Jean-René Meva’a Amougou

François Mboke « La presse écrite a été oubliée »

 

Le président du Réseau des patrons de presse du Cameroun (Repac) plaide pour un accompagnement public pendant la CAN.

En votre qualité de président du Repac, quelles sont les remarques et observations que vous avez de vos membres au sujet de la couverture médiatique de la CAN?
Chaque membre du REPAC, selon sa stratégie de couverture médiatique, sa périodicité et ses moyens, est assez engagé pour relayer les informations sur les matchs et leurs à-côtés, les infrastructures, les innovations et les points d’attraction.

Peut- on dire que la presse écrite est l’enfant pauvre des financements de la CAN ?
La presse écrite, notamment à capitaux privés, a été oubliée dans les stratégies de communication des organisateurs de la CAN. Aucune rubrique de cette activité n’apparaît nulle part.

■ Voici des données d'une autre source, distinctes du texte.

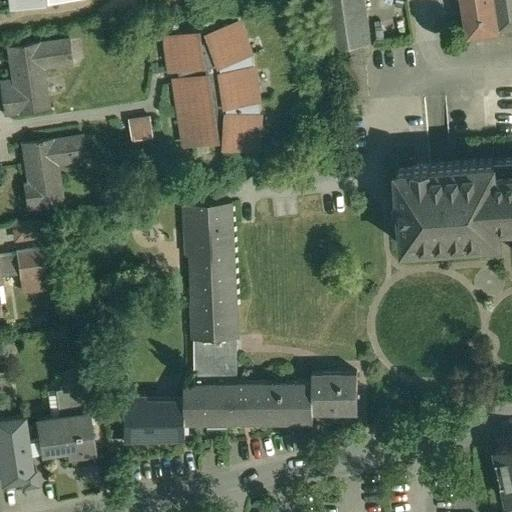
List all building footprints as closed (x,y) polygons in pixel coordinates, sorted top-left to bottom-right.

Après deux années de crise financière accentuées par la pandémie du Covid19, la presse écrite est en train de vivre ses pires jours au Cameroun. Manque de publicité, baisse de l’aide à la presse de 300 millions à 100 millions FCFA et le décalage en année +1 et pas d’appuis ponctuels pour soutenir les médias privés, comme cela est fait des médias à capitaux publics

Quelles solutions pour sortir la tête de l’eau ?
Le Bureau du REPAC a saisi les pouvoirs publics auxquels cette situation a été présentée. Des pistes existent. Nous en avons traité quelques aspects dans le cadre de la Commission paritaire Mincom-REPAC. Si ces propositions sont prises en compte, les médias à capitaux privés retrouveront leur dynamisme et professionnalisme, sans que le trésor public ne débourse un sous.

Pourquoi ne l’a-t-on pas fait pour la CAN ?
La CAN est un événement spécial qui mérite de grandes subventions pour la presse, parce que c’est au travers de son travail que la promotion de la compétition et des valeurs autour du pays d’accueil se fait grandissante, ainsi que la pérennité grâce aux archives et surtout la rentabilité des infrastructures.

Le Cameroun devrait prendre l’habitude de financer la couverture médiatique des élections ou d’autres événements comme les fête nationale, etc.